Exercise material Block Start
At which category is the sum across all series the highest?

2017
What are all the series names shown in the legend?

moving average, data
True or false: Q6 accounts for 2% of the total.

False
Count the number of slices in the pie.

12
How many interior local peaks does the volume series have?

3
Exercise material Block End
Exercise material Block Start
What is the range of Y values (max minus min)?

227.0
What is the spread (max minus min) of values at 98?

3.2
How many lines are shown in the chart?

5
Exercise material Block End
_Task:_
Locate every line in the items above that contains the word "many", and copy each of those lines.

_Answer to this problem:_
How many interior local peaks does the volume series have?
How many lines are shown in the chart?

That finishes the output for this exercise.